COUNCIL officials are bidding to make Didcot one of Britain's fastest growing towns and they have applied for 1,500 homes over and above the thousands already planned.

In exchange the town could expect millions of pounds in Government funding for infrastructure improvements, including community buildings, sports facilities and a country park.

A submission was made to the Government last Friday.

But the bid, made by officers at South Oxfordshire District Council, has angered opposition councillors in Didcot and even ruling Tories are "highly sceptical" of the scheme.

The extra homes would take proposed new building in Didcot to 8,640 houses by 2026 doubling the existing population.

Senior managers at SODC made the surprise bid for Didcot to become a 'New Growth Point' last week after a secret Cabinet briefing.

But the council has put a high price on the additional 1,500 homes.

In its submission it has included a £160m shopping list of infrastructure improvements.

The wish list includes: £27m for recreational facilities such as community centres, sports facilities and play areas £35m for the town centre redevelopment, including a city garden, public art and cycle ways £23m for road improvements £13m for a Harwell bypass £20m for a new two-way Cow Lane underpass £7m for a county park.

Further planned improvements include a £16m healthy living centre, a new youth centre, extended CCTV and transport, health and education provision studies.

In the submission, SODC chief executive David Buckle told the Government the council had not formally agreed to seek growth point status and any decision on additional housing growth at Didcot would have to be made through SODC's planning process with full public consultation.

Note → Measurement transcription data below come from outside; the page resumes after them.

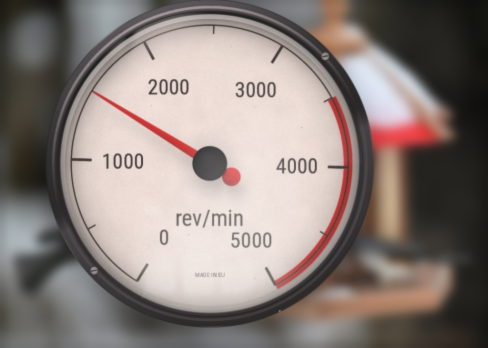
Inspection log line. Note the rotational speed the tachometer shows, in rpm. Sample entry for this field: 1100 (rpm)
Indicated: 1500 (rpm)
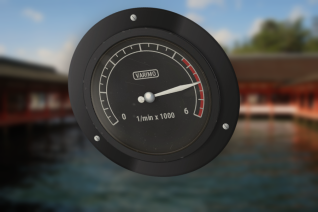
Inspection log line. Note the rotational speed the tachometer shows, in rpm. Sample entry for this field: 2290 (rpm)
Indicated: 5000 (rpm)
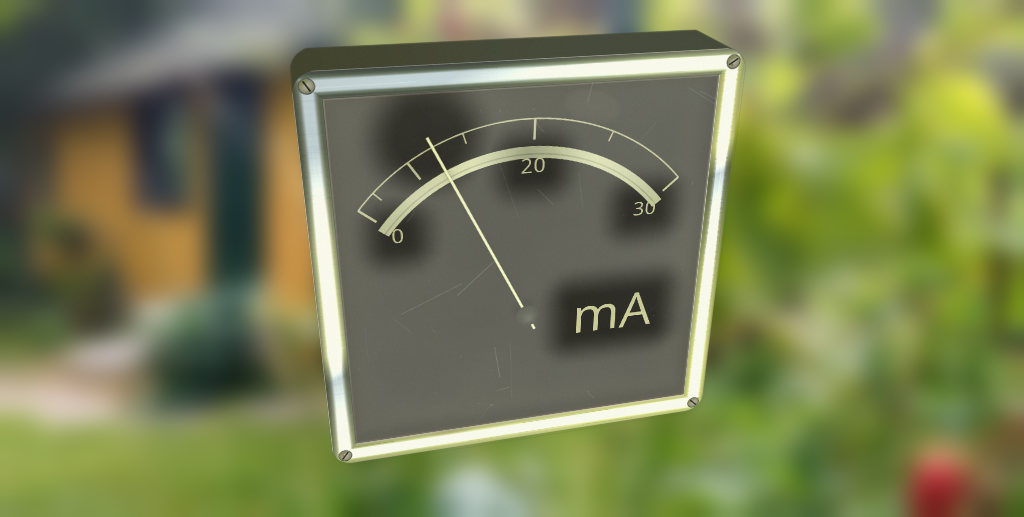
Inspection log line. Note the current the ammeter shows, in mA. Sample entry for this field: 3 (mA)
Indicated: 12.5 (mA)
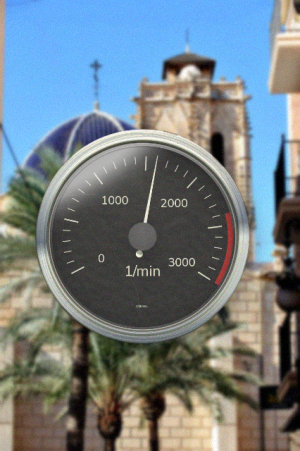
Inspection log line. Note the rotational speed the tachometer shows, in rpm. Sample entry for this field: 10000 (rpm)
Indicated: 1600 (rpm)
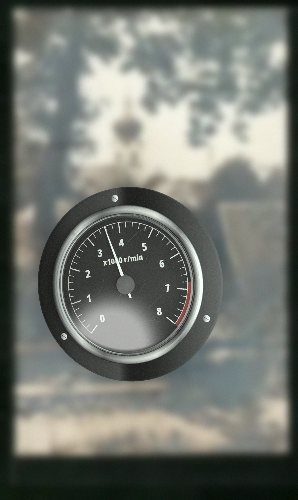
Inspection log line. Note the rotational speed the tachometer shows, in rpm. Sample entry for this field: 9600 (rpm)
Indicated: 3600 (rpm)
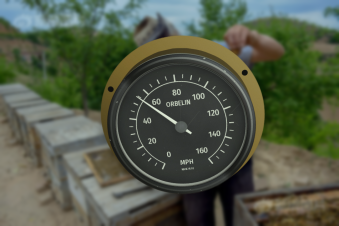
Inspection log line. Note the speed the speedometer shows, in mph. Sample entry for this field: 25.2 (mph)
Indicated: 55 (mph)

He added that the level of Government investment would have to address outstanding infrastructure deficits, not just meet the needs of the additional homes.

He added if those two conditions were not met the council would withdraw its interest.

Cabinet member for planning John Cotton said he was "highly sceptical" of the growth point scheme but added: "Officers have convinced me, just enough, that on balance we're probably better to be on board at this point than not on board."

He said: "We're saying 'yes, if there's money we would be interested', but you have to have enough of it."

"The Government do not say how much money is available. Is it £100m or £1bn for the South East? We have no idea and they are not prepared to say. That's what makes me nervous. Once we get some information then a report will come to cabinet for us to make a policy decision."

He added: "I am concerned this is a way for Government to get around constraints in the South East Plan. We know they are disappointed about levels of housing growth."

Didcot Labour district councillor Margaret Davies branded the decision as reckless.

She added: "With a flick of the pen they have added a further 1,500 houses to the 3,000 threatened by Oxfordshire County Council. They are encouraging a sprawl that would eat up villages and damage Didcot's community."